California’s Office of Environmental Health Hazard Assessments is considering forcing companies to label energy drinks as potentially harmful if used in excess, and both Denmark and France have long banned Red Bull.
My, this reminds me of something I’ve read elsewhere. Is there anything in this world that isn’t potentially harmful if used in excess? Sugar, salt, red meat, Top 40 Radio…hell, even this site! It’s potentially harmful if used, much less in excess.
[Tom] Davis, a professor of pharmacology at the University of Arizona College of Medicine, said one 12 oz. cup of Starbucks coffee can contain as much 3-4 cans of Monster. “If they want to legislate caffeine, they should start with coffee,” Davis said.
Whoa, whoa, whoa. We don’t want them to legislate anything! Let’s not start throwing around the L-word. And I don’t mean the TV show, because those boxed sets are heavy and somebody might get hurt. Wait–see! Throwing DVD boxed sets can be potentially harmful! Somebody point me to a contest…

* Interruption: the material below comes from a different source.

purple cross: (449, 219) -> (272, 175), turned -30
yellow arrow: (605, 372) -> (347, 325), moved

Wait, wait, here’s the best part:
Tyler Benedict, president and CEO of Source Beverages, makers of Burn energy drink, said the bill’s definition of “energy drink” could create an additional burden for clerks. The bill defines an energy drink as “a carbonated beverage that exceeds a caffeine content of 71 milligrams per 12 oz. serving and contains taurine and glucuronolactone,” which would fail to include juice-based energy drinks, and energy drinks without taurine or glucuronolactone. Benedict said that would leave clerks to determine which drinks are not covered by the law.
Right. So…what…is this bill…going to accomplish…exactly? Chances are the Bad Thing that happened to the kid was caused by caffeine. Granted, all I’m going on is the rapid heartbeat, but most of the time somebody screws up with energy drinks, it’s the caffeine. So I can have an energy drink that’s got 400mg of caffeine in it (which is a lot for you mehums out there…for me that’s…a couple of hours) but as long as it has no taurine, I can sell it to 11 year olds all day long.

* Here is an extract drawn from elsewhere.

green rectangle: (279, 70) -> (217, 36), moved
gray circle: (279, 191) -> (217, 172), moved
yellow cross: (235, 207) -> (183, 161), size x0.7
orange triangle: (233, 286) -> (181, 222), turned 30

Which means this is what 99% of what government is: posturing. Looking like they’re doing something when in fact they’re doing jack. And making our lives less free and more restricted in the process.

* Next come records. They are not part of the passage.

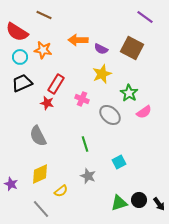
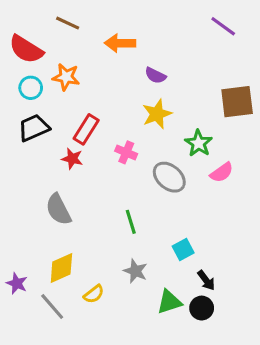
orange arrow: (78, 40) -> (120, 43), moved
brown square: (132, 48) -> (237, 102), moved, turned -35
black circle: (139, 200) -> (202, 308), moved
green triangle: (119, 203) -> (169, 302), moved
black arrow: (159, 204) -> (206, 280), moved
gray line: (41, 209) -> (52, 306), moved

Postscript for clarity: I’m not saying that kids should consume caffeine like I consume caffeine. Hell, kids are supposed to be filled with energy anyway, the little bastards. I don’t even know what they’re drinking them for in the first place. But regardless, I’d much rather we take some time and teach them how to use energy drinks safely than try to put some dumbass law into effect that, as the guy with the English degree was able to point out quite quickly, isn’t even effective at doing what the Kentucky legislature wants to do in the first place.